If it’s not “yes”, it’s a no.
We’ve discussed what BDSM stands for, and maybe you’ve found a partner and you’re already to embark on your new kinky adventure? Great! Before you do though, do you have their consent?
We go through our lives giving consent, often without really thinking about what we’re doing or agreeing to . From cookies on your intnernet browser to letting somebody jump in front of us in the line, there are numerous ways that we give consent to others every day. When it comes to BDSM though, consent is even more important.
BDSM VS Abuse
It is often said that in BDSM, one word can stop a BDSM scene, but a thousand words won’t stop abuse. This is because we use safewords, and in doing so, we consent to the BDSM scene going ahead while knowing that we have a safeword we can use if we need to stop. You could use tens, hundreds or even thousands of words to an abuser, but it won’t stop them fropm abusing you. If anything, it’ll spur them on.
What If My Partner Says No?
Then they’ve said no, simple. Yes it might suck, sure you may want to cry about it, but it’s really not okay to shout at them or try to manipulate them into changing their minds. If you shout at them or plead with them then you are manipulating their consent, and that’s abuse.
Making Consent Sexy
One of the biggest challenges that many couples face is how to negotiate consent without making it sound like you’re buying a new house or car.
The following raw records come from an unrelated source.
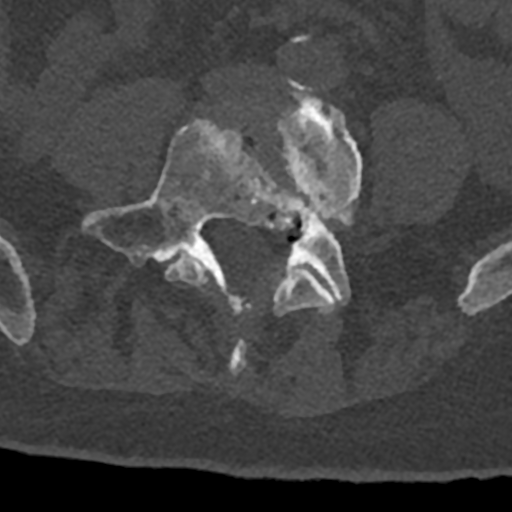
CT including the spine, one axial slice. Position 222 of 797 along the scan axis. 120 kVp. Bone window (W 1800 / L 400 HU). 0.5 mm slice thickness. 512 × 512 image matrix, field of view 160 × 160 mm. Male patient, age 74 years. From the clinical record (not read from this slice): primary cancer: renal.
Structures marked on this image (semi-automatically segmented with operator editing):
- L4 vertebra: bounding box <165,83,362,375> (left, top, right, bottom; pixels)
- L5 vertebra: <81,120,351,312>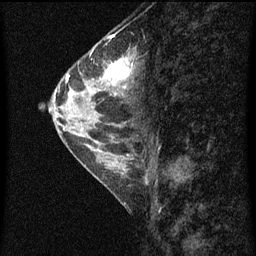
Breast MRI (dynamic contrast-enhanced), one sagittal slice. Position 28 of 60 along the scan axis. Dynamic contrast-enhanced series, image 2 of 4 at this slice position (ordered by acquisition). 1.5 T. TE 4.2 ms, TR 8 ms. 2 mm slice thickness. 256 × 256 image matrix. Female patient, age 56 years.
Outlined on this slice (semi-automatic segmentation, software-assisted and operator-edited):
- analysis volume of interest (the breast-tissue region the enhancement analysis was run in; not a lesion): bounding box (x1, y1, x2, y2) in pixels: (56, 52, 136, 115)
- tumour enhancement mask (voxels above the 70 % enhancement threshold inside the analysis volume of interest): (67, 58, 131, 103)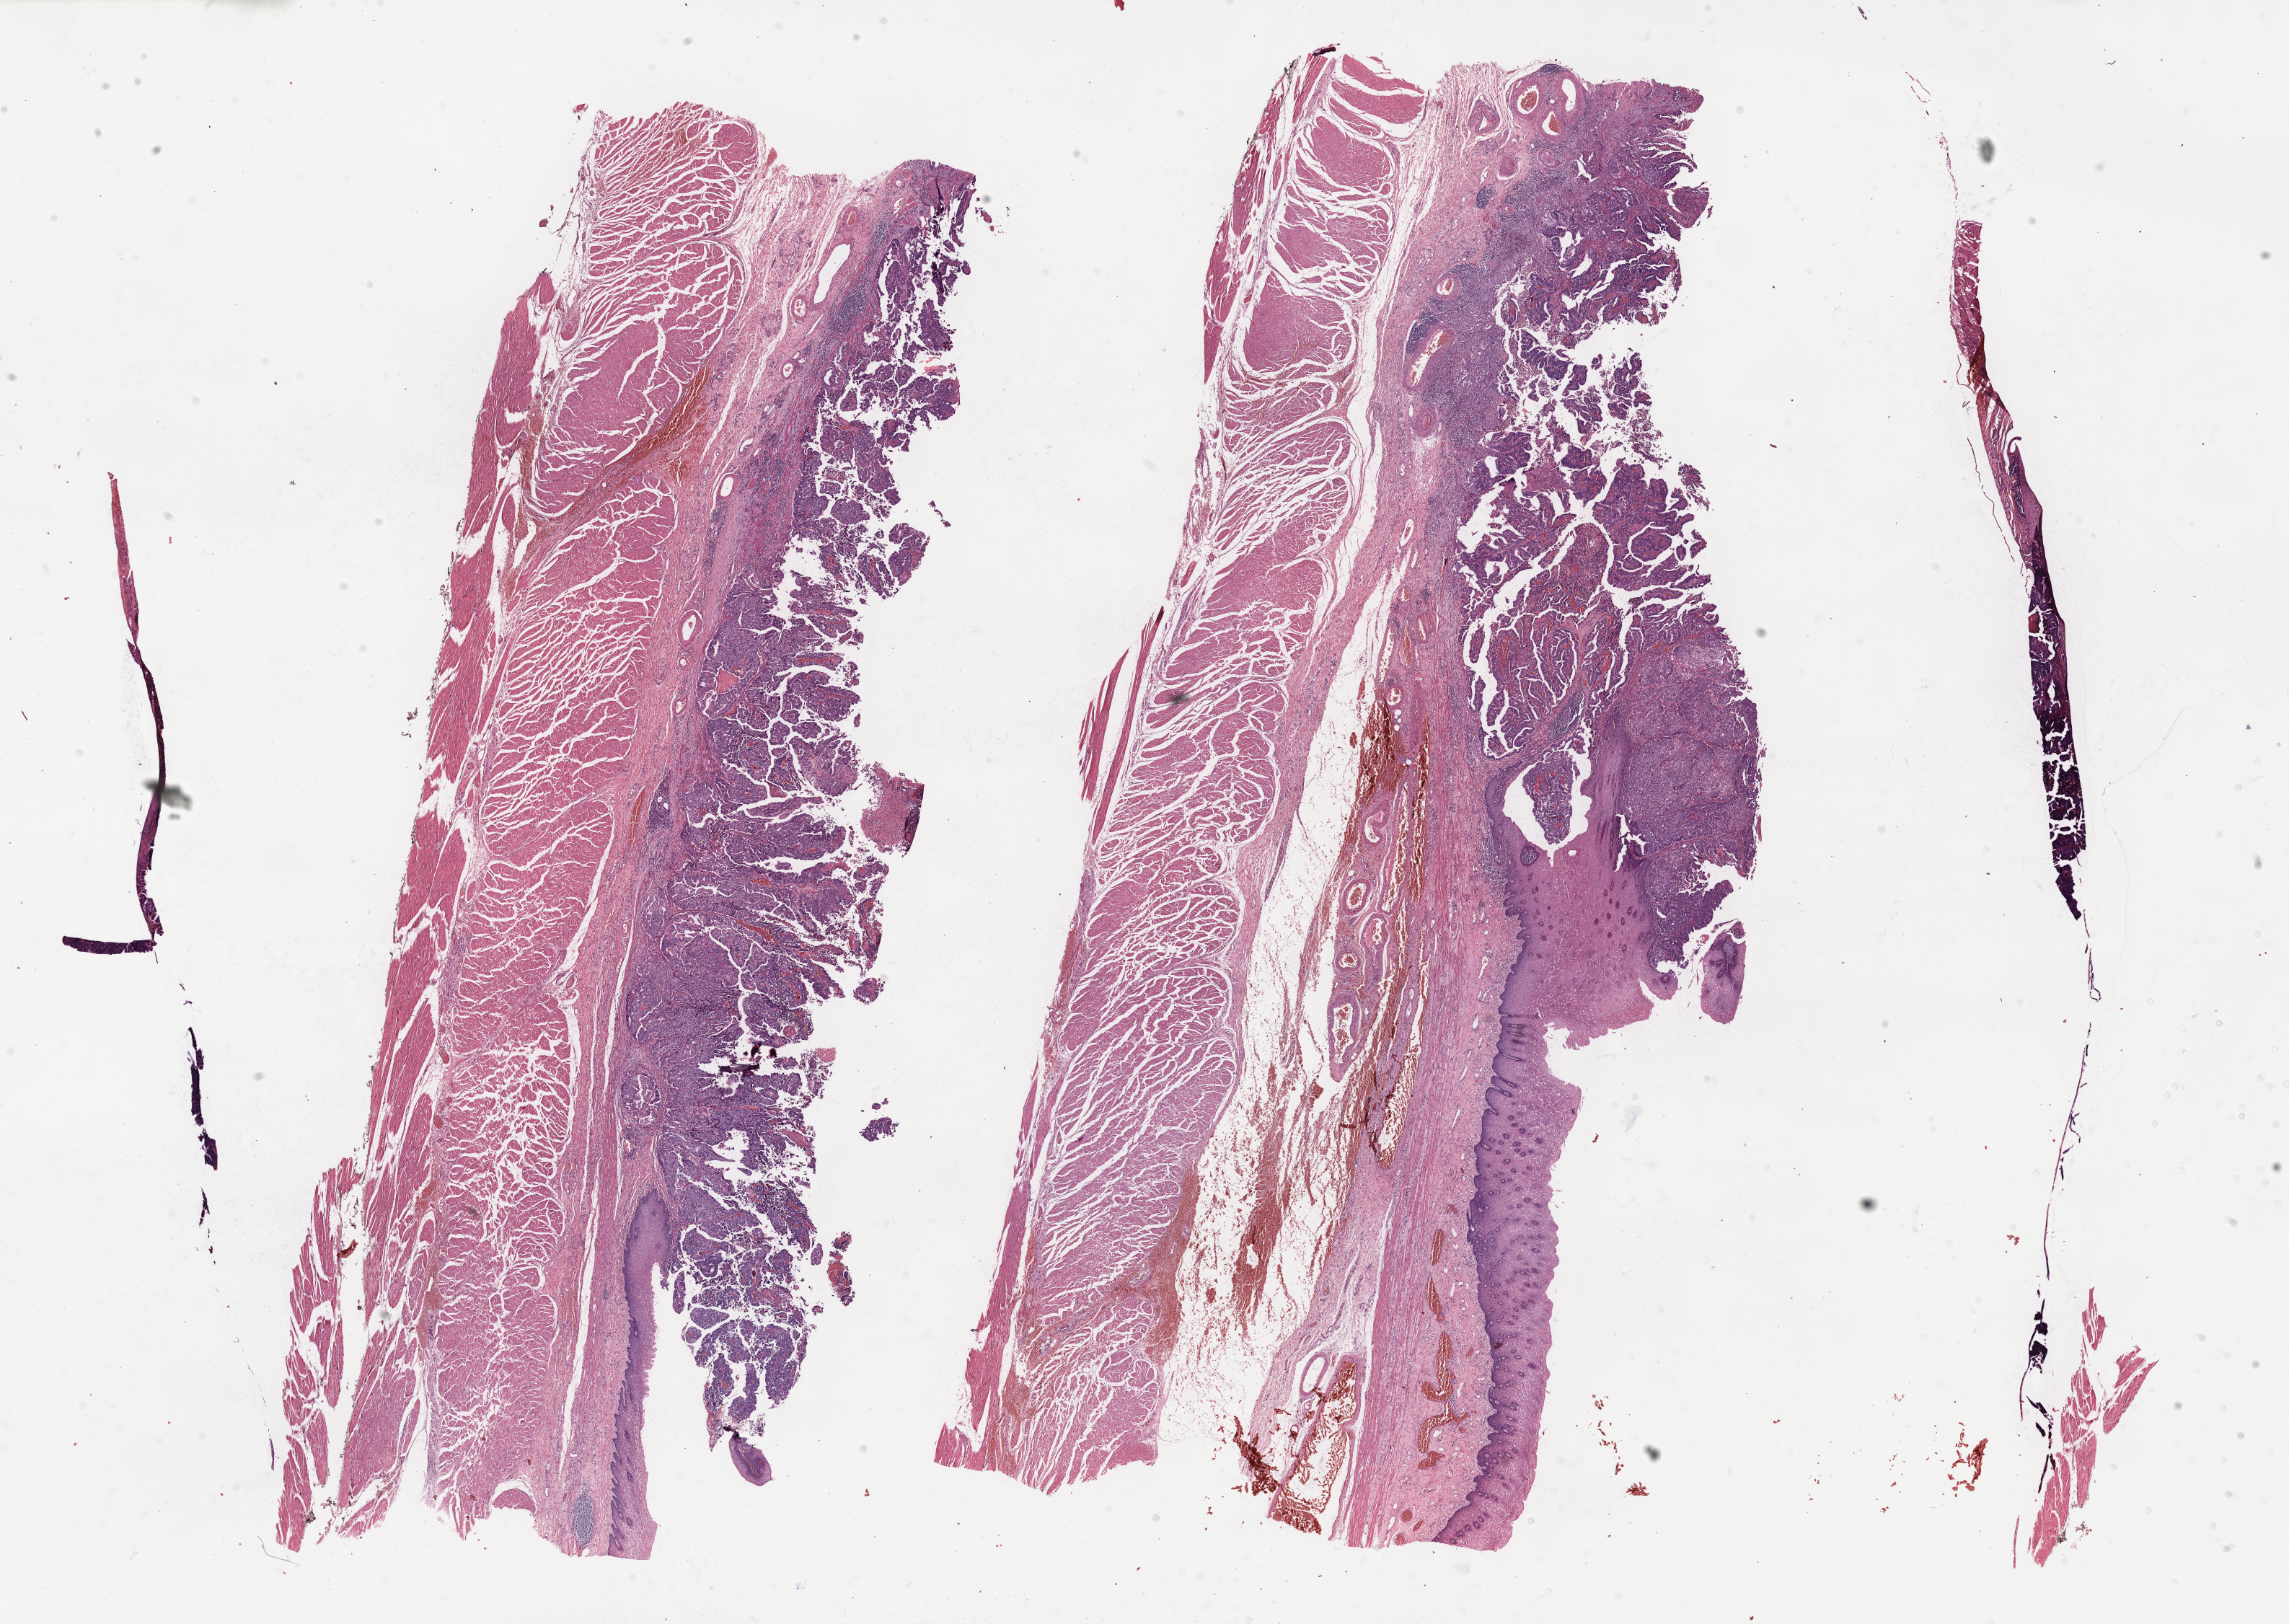
Hematoxylin and eosin (H&E) stained whole-slide image — low-resolution overview of the scanned area, about 25.7 x 18.2 mm; FFPE section; esophagus, primary tumour sample. Male, age 53 years at initial diagnosis. Histologic grade: G2 (moderately differentiated).
• diagnosis: Adenocarcinoma, NOS (lower third of esophagus)
• AJCC pathologic stage: IIB (7th edition)
• lymph nodes positive (case pathology): 6 of 25 examined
If this is you, then rest assured that from my own experience, I can safely tell you that there are ways you can obtain consent without making it dull. For example, you could say:
- “I’d like to tie you to the bed, would you like that?”
- “If I called you a dirty slut, how would that make you feel?”
- “I’ve been thinking about butt plugs, would you like to try one?”
- “I’ve thought about breath play, does that interest you?”
- “Do you want me to spank you?”
- I would like to start our BDSM session right now, are you ready?”
- “Are you enjoying this?”
- “Would you like me to go faster/harder?”
- “Are you okay?”
- “How do you feel right now?”
Of course, in a BDSM scene then you can add petnames to keep consent engaging and sexy. In fact, your partner may even be more consenting if you do!
Hard Limits & Soft Limits
The BDSM checklist lays out many, many different acivities for you to try, or at least consider. If you think of the checklist a bit like a menu, then you absolutely don’t need or have or try everything on the list. If there is something that you really don’t want to try or do, then this is a hard limit.
But is there something you don’t think you’d enjoy, but might be willling to try once (or do occasionally) for your partner? Those are soft limits.
When it comes to consent, then a Dominant will always respect your limits, and while they might push your soft limits, they will always respect the hard ones. The difference between an Dominant and an abusive partner is that an abusive person will not respect your limits, hard or soft.
What Is Consensual Non-Consent? How Does That Work?
Is it consent? Or isn’t it? That’s a good question, and while consensual non-consent might seem confusing, there is still consent involved.
Consensual non-consent is a kink that involves acts like rape play or kidnap and interrogation scenes. In these sessions, it is important to understand that consent is given beforehand, sometimes even days or weeks before. Moreover, a safeword is still used.
I Saw Something That Looked Abusive At A BDSM Club, Should I Report it?
The truth is, not always. It is important to realise and understand that all BDSM scenes are based on consent, and while it might not look like something that you’d enjoy, it may be an incredibly hot scene for those involved. I’ve seen things in my time that I wouldn’t enjoy – including needle play and cutting – and while it’s not for me, it’s important to understand that those who practice these kinks are probably thoroughly enjoying themselves.
If somebody seems genuinely distressed or you’re concerned that a scene might not be safe, then you can have a quiet word with a Dungeon Master, but never, ever interrupt with somebody else’s scene. If you wouldn’t want somebody else intterupting your kinky play, please don’t do it to others.
We hope you find this post helpful in negotiating consent for your kinky play. Don’t forget, if you don’t have consent, don’t continue!